Have you ever overeaten and then wondered what the heck happened?

It seemed like that bag of cookies blindsided you and drove off, leaving you in a pile of crumbs, mumbling Did anyone catch the license plate of that sugar truck?

Sure, we’ve all been there.

Think of overeating like that last link in a chain.

It seems like it “starts” the moment you put the first bite in your mouth. But really, it can start long beforehand — even a few days beforehand.

For example:
You might be stressed on Monday, then eat more on Tuesday.
You might skip breakfast, then nosh at night.
You might have a few drinks with friends, then think, “Hey! Let’s order takeout!”
You might be feeling deprived and want to “rebel” or “relax” by eating.

You may have to do several steps before overeating can occur.

For instance, you might have to decide to get the food. Then go get it. Then find a time to be alone. Then crack that package open. Then begin.

The package didn’t magically appear in your hands.

Whatever leads you to overeat, it’s not mysterious.

You just have to work backward along the chain and figure out what links are connected.

It’s hard to stop overeating once you start (though of course, you can do it).

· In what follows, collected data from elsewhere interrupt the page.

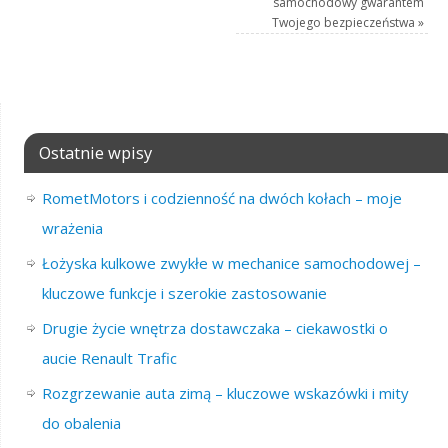
samochodowy gwarantem
Twojego bezpieczeństwa
»
Ostatnie wpisy
RometMotors i codzienność na dwóch kołach – moje
wrażenia
Łożyska kulkowe zwykłe w mechanice samochodowej –
kluczowe funkcje i szerokie zastosowanie
Drugie życie wnętrza dostawczaka – ciekawostki o
aucie Renault Trafic
Rozgrzewanie auta zimą – kluczowe wskazówki i mity
do obalenia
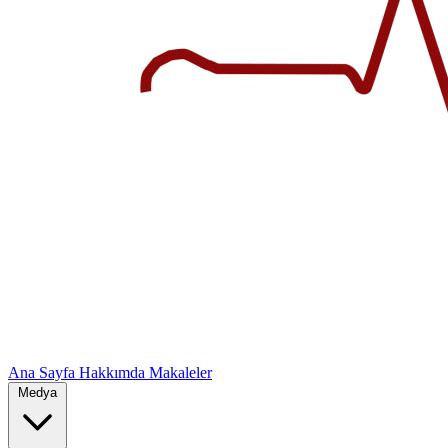
Ana Sayfa
Hakkımda
Makaleler
Medya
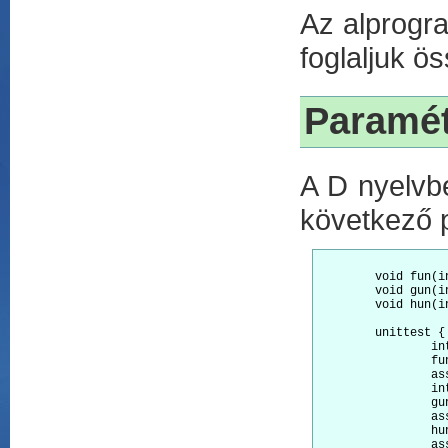
Az alprogra
foglaljuk ö
Paramét
A D nyelvbe
következő p
	void fun(int x) { x += 42; }

	void gun(int[] x) { x = [ 1, 2, 3 ]; }

	void hun(int[] x) { x[0] = x[1]; }

	unittest {

		int x = 10;

		fun(x);

		assert(x == 10); // Unchanged

		int[] y = [ 10, 20, 30 ];

		gun(y);

		assert(y == [ 10, 20, 30 ]); // Unchanged

		hun(y);

		assert(y == [ 20, 20, 30 ]); // Changed!
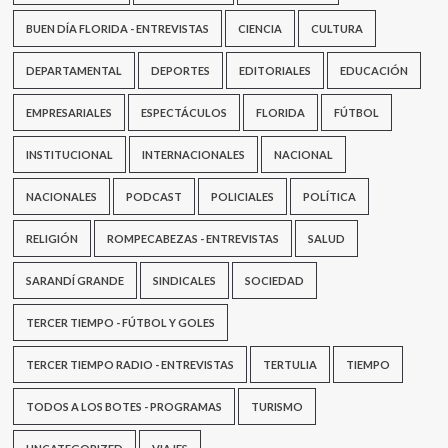
BUEN DÍA FLORIDA - ENTREVISTAS
CIENCIA
CULTURA
DEPARTAMENTAL
DEPORTES
EDITORIALES
EDUCACIÓN
EMPRESARIALES
ESPECTÁCULOS
FLORIDA
FÚTBOL
INSTITUCIONAL
INTERNACIONALES
NACIONAL
NACIONALES
PODCAST
POLICIALES
POLÍTICA
RELIGIÓN
ROMPECABEZAS - ENTREVISTAS
SALUD
SARANDÍ GRANDE
SINDICALES
SOCIEDAD
TERCER TIEMPO - FÚTBOL Y GOLES
TERCER TIEMPO RADIO - ENTREVISTAS
TERTULIA
TIEMPO
TODOS A LOS BOTES - PROGRAMAS
TURISMO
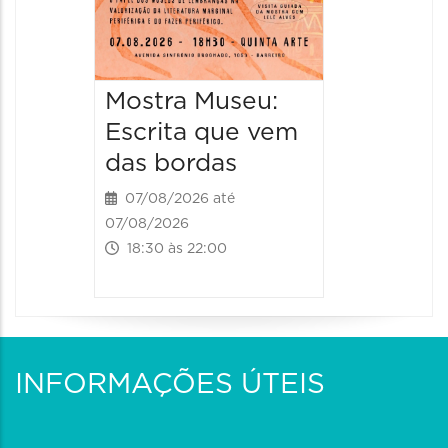
Mostra Museu:
Escrita que vem
das bordas
07/08/2026 até
07/08/2026
18:30 às 22:00
INFORMAÇÕES ÚTEIS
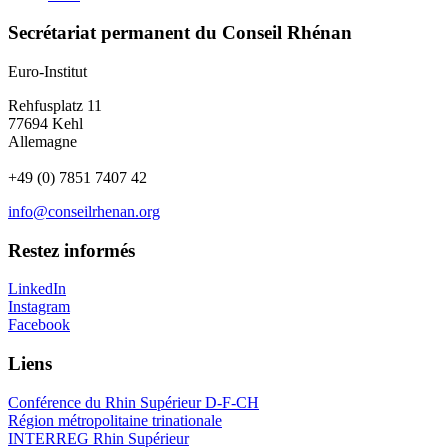
Secrétariat permanent du Conseil Rhénan
Euro-Institut
Rehfusplatz 11
77694 Kehl
Allemagne
+49 (0) 7851 7407 42
info@conseilrhenan.org
Restez informés
LinkedIn
Instagram
Facebook
Liens
Conférence du Rhin Supérieur D-F-CH
Région métropolitaine trinationale
INTERREG Rhin Supérieur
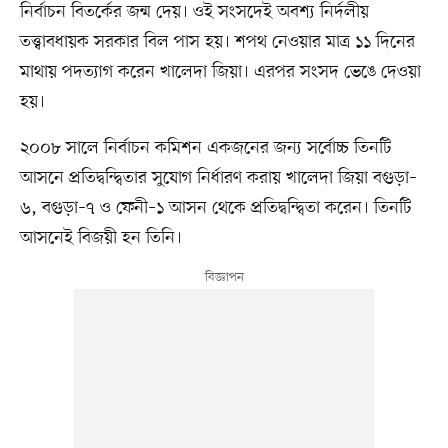
নির্বাচন বিতর্কের জন্ম দেয়। ওই সংসদেই অবশ্য নির্দলীয়
তত্ত্বাবধায়ক সরকার বিল পাস হয়। শপথ নেওয়ার মাত্র ১১ দিনের
মাথায় পদত্যাগ করেন খালেদা জিয়া। এরপর সংসদ ভেঙে দেওয়া
হয়।
২০০৮ সালে নির্বাচন কমিশন একজনের জন্য সর্বোচ্চ তিনটি
আসনে প্রতিদ্বন্দ্বিতার সুযোগ নির্ধারণ করায় খালেদা জিয়া বগুড়া–
৬, বগুড়া–৭ ও ফেনী–১ আসন থেকে প্রতিদ্বন্দ্বিতা করেন। তিনটি
আসনেই বিজয়ী হন তিনি।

It’s a lot easier to prevent it in the first place by addressing the problems farther up the chain. Break those links.

Here’s a very handy tool that we use to help you bring awareness to WHY these things might be happening

Look for links that you can break!

When you’ve completed the worksheet – identify actions / routines / cues that you have the MOST control over.
For example:
If you notice yourself snacking at 3 pm, book another activity during that time slot.
If you notice that you grab a snack when you come home from work via the back door through the kitchen, try coming in the front door instead.